Washington, 26 June 1998 (RFE/RL) -- U.S. President Bill Clinton's visit to China appears likely to speed up the ongoing reordering of the international system, unsettling a variety of old relationships around the world even as it creates a variety of new ones.

The rapprochement between the United States and China that this visit symbolizes already has had a profound impact on power relations in Asia.

The new warmth in Washington's relationship with Beijing first of all raises questions about the future of American support for Taiwan, an island that China claims and that the U.S. has traditionally defended against Beijing's pressure.

In addition, India's decision to develop nuclear weapons reflects at least in part Delhi's concerns about the rise of Chinese power and the absence of any system of countervailing power on the Asian mainland.

And the economic difficulties of the Pacific rim states, including Japan, have been exacerbated by Beijing's growing power and the deference a variety of world leaders have displayed toward the Chinese leadership.

Indeed, many commentators across this region have suggested that the reason the U.S. moved to defend the Japanese yen earlier this month had less to do with any concern for the welfare of Japan than out of a fear that a Japanese devaluation could force China to follow suit.

This assumption about American motivations, correct or not, simultaneously reflects and intensifies the tendency of countries in this region to reevaluate their ties with the West and their relations with China.

At the same time, a similar if less immediately dramatic set of recalculations appears to be going on among America's traditional allies, the countries of Western Europe.

For most of the post-World War II period, they have been Washington's only "strategic partners." And consequently, the American application of that term to China suggests that Washington is likely to pay relatively less attention to them in the future.

And consequently, even though many European leaders welcome what they describe as a less ideological approach by the U.S. to the world's last communist giant, they worry that the refocusing of American attention could affect not only their relationships with Washington but their security as well.

Finally, Clinton's meetings in China this week and next are likely to have a profound effect on Russia and on Russian relations with its neighbors.

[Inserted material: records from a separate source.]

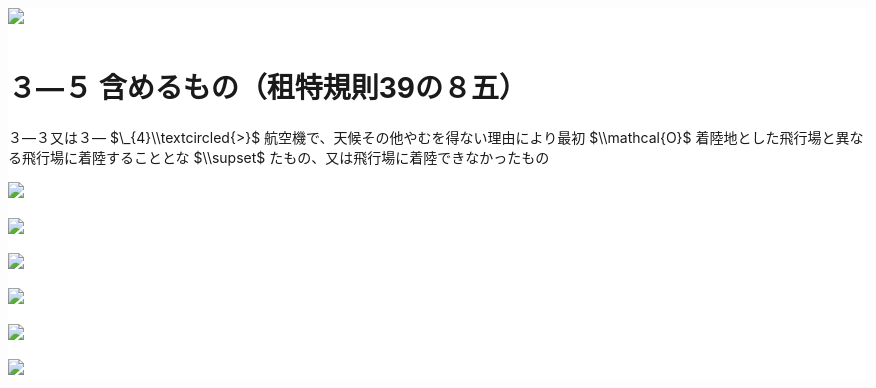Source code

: ![](https://www.nta.go.jp/tmp/575220be-3a44-4cfc-8106-37f6b1765702/images/fc7ee05e37ccdaf23d0aa07c47e2849a3e35bc3c87bd89b5162cde14bd18f89e.jpg)

# ３―５ 含めるもの（租特規則39の８五）

３―３又は３― $\_{4}\\textcircled{>}$ 航空機で、天候その他やむを得ない理由により最初 $\\mathcal{O}$ 着陸地とした飛行場と異なる飛行場に着陸することとな $\\supset$ たもの、又は飛行場に着陸できなかったもの

![](https://www.nta.go.jp/tmp/575220be-3a44-4cfc-8106-37f6b1765702/images/8998cc7c23d2abd2563ab945ab0f5cffcef9010746fae74b1e8141e59febf20b.jpg)

![](https://www.nta.go.jp/tmp/575220be-3a44-4cfc-8106-37f6b1765702/images/7d436ee1cd696635b84f668ebd2aadd860d64ffbed1066ba40c2221ca9248835.jpg)

![](https://www.nta.go.jp/tmp/575220be-3a44-4cfc-8106-37f6b1765702/images/4fd5f548c3cd0841b8a5736174223d10abb6c4434a9adf43ecd7a66c5cb3a5e4.jpg)

![](https://www.nta.go.jp/tmp/575220be-3a44-4cfc-8106-37f6b1765702/images/22db951e6a5e7ff799478b8c886bcb3b689065a38a382774766fa78d6fd359bd.jpg)

![](https://www.nta.go.jp/tmp/575220be-3a44-4cfc-8106-37f6b1765702/images/15793acaed1bb4e9dbcd22df2b16d1fb767b84042389be4d11ca8b341e95cd20.jpg)

![](https://www.nta.go.jp/tmp/575220be-3a44-4cfc-8106-37f6b1765702/images/87e505d9db96202c3e608bb9d1e7fb4f991866f91fe187a976caebf385edef75.jpg)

While Moscow has remained upbeat in public about these sessions, it is obviously concerned and is preparing to react.

Even before the American president arrived in China, the Russian authorities demonstrated that they were prepared to counter American moves there. Moscow announced that it was selling to China one of the most advanced nuclear submarines it makes.

But the issue for Moscow is far more complicated than that simple response might suggest. On the one hand, Russia is clearly worried about any American tilt toward China that would reduce American interest in and support for Moscow's reforms.

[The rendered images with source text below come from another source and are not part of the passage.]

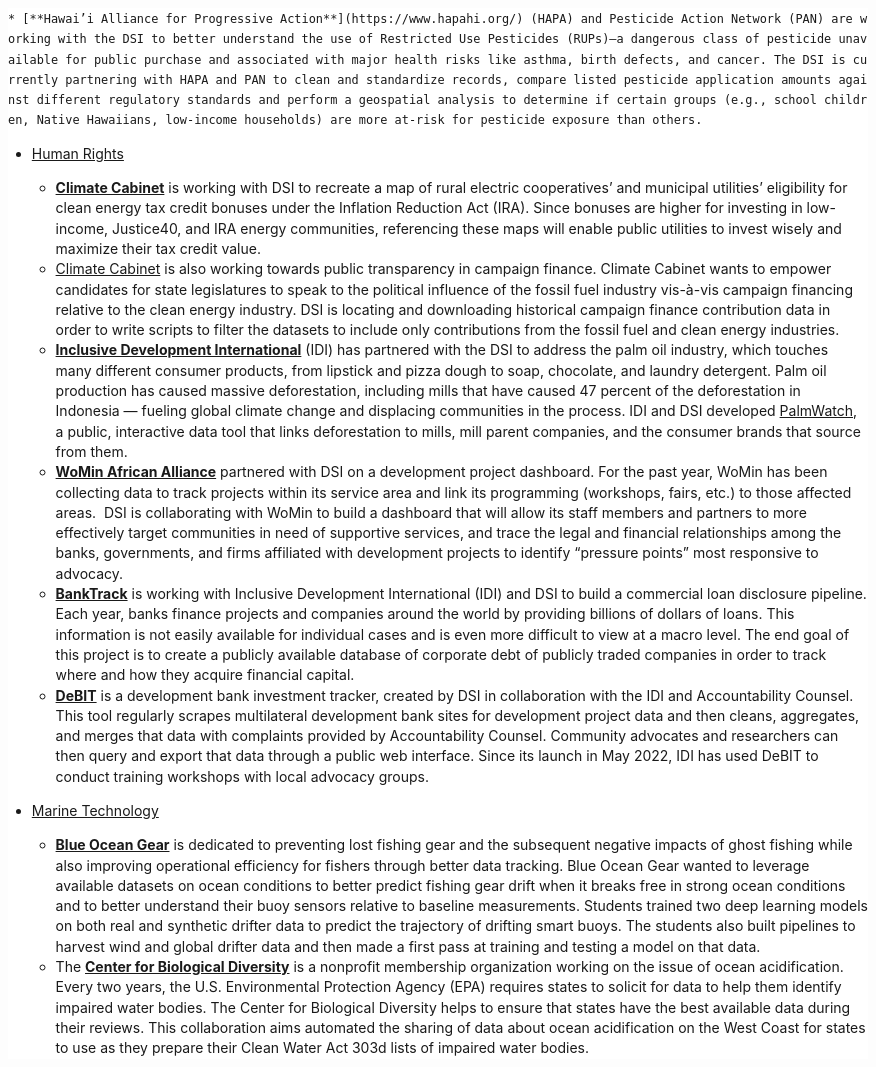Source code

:     * [**Hawai’i Alliance for Progressive Action**](https://www.hapahi.org/) (HAPA) and Pesticide Action Network (PAN) are working with the DSI to better understand the use of Restricted Use Pesticides (RUPs)—a dangerous class of pesticide unavailable for public purchase and associated with major health risks like asthma, birth defects, and cancer. The DSI is currently partnering with HAPA and PAN to clean and standardize records, compare listed pesticide application amounts against different regulatory standards and perform a geospatial analysis to determine if certain groups (e.g., school children, Native Hawaiians, low-income households) are more at-risk for pesticide exposure than others.
  * [Human Rights](#accordion-tab-2) 

    * **[Climate Cabinet](https://climatecabinet.org/)** is working with DSI to recreate a map of rural electric cooperatives’ and municipal utilities’ eligibility for clean energy tax credit bonuses under the Inflation Reduction Act (IRA). Since bonuses are higher for investing in low-income, Justice40, and IRA energy communities, referencing these maps will enable public utilities to invest wisely and maximize their tax credit value.
    * [Climate Cabinet](https://climatecabinet.org/) is also working towards public transparency in campaign finance. Climate Cabinet wants to empower candidates for state legislatures to speak to the political influence of the fossil fuel industry vis-à-vis campaign financing relative to the clean energy industry. DSI is locating and downloading historical campaign finance contribution data in order to write scripts to filter the datasets to include only contributions from the fossil fuel and clean energy industries.
    * [**Inclusive Development International**](https://www.inclusivedevelopment.net/) (IDI) has partnered with the DSI to address the palm oil industry, which touches many different consumer products, from lipstick and pizza dough to soap, chocolate, and laundry detergent. Palm oil production has caused massive deforestation, including mills that have caused 47 percent of the deforestation in Indonesia — fueling global climate change and displacing communities in the process. IDI and DSI developed [PalmWatch](https://palmwatch.inclusivedevelopment.net/), a public, interactive data tool that links deforestation to mills, mill parent companies, and the consumer brands that source from them.
    * **[WoMin African Alliance](https://womin.africa/)** partnered with DSI on a development project dashboard. For the past year, WoMin has been collecting data to track projects within its service area and link its programming (workshops, fairs, etc.) to those affected areas.  DSI is collaborating with WoMin to build a dashboard that will allow its staff members and partners to more effectively target communities in need of supportive services, and trace the legal and financial relationships among the banks, governments, and firms affiliated with development projects to identify “pressure points” most responsive to advocacy.
    * [**BankTrack**](https://www.banktrack.org/) is working with Inclusive Development International (IDI) and DSI to build a commercial loan disclosure pipeline. Each year, banks finance projects and companies around the world by providing billions of dollars of loans. This information is not easily available for individual cases and is even more difficult to view at a macro level. The end goal of this project is to create a publicly available database of corporate debt of publicly traded companies in order to track where and how they acquire financial capital.
    * **[DeBIT](https://datascience.uchicago.edu/insights/debit-development-bank-investment-tracker/)** is a development bank investment tracker, created by DSI in collaboration with the IDI and Accountability Counsel. This tool regularly scrapes multilateral development bank sites for development project data and then cleans, aggregates, and merges that data with complaints provided by Accountability Counsel. Community advocates and researchers can then query and export that data through a public web interface. Since its launch in May 2022, IDI has used DeBIT to conduct training workshops with local advocacy groups.
  * [Marine Technology](#accordion-tab-3) 

    * [**Blue Ocean Gear**](https://www.blueoceangear.com/) is dedicated to preventing lost fishing gear and the subsequent negative impacts of ghost fishing while also improving operational efficiency for fishers through better data tracking. Blue Ocean Gear wanted to leverage available datasets on ocean conditions to better predict fishing gear drift when it breaks free in strong ocean conditions and to better understand their buoy sensors relative to baseline measurements. Students trained two deep learning models on both real and synthetic drifter data to predict the trajectory of drifting smart buoys. The students also built pipelines to harvest wind and global drifter data and then made a first pass at training and testing a model on that data.
    * The [**Center for Biological Diversity**](https://www.biologicaldiversity.org/) is a nonprofit membership organization working on the issue of ocean acidification. Every two years, the U.S. Environmental Protection Agency (EPA) requires states to solicit for data to help them identify impaired water bodies. The Center for Biological Diversity helps to ensure that states have the best available data during their reviews. This collaboration aims automated the sharing of data about ocean acidification on the West Coast for states to use as they prepare their Clean Water Act 303d lists of impaired water bodies.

Many commentators in Russia have pointedly asked whether they would have received more American attention if they had not tried to become democratic but had simply tried to move their economy forward.

And on the other, many Russian geopolitical thinkers appear to be reflecting on whether the apparent American deference to China's new role in Asia marks a new willingness by Washington to defer to regional powers.

If the United States is prepared to defer to China in its backyard, they are asking, perhaps Washington will be increasingly prepared to defer to Russian interests in what Moscow considers its backyard, the former republics of the Soviet Union.

Obviously Clinton's visit does not necessarily determine any of these outcomes. But it does open the door to additional changes in the international system both as a result of his meetings and in reaction to them.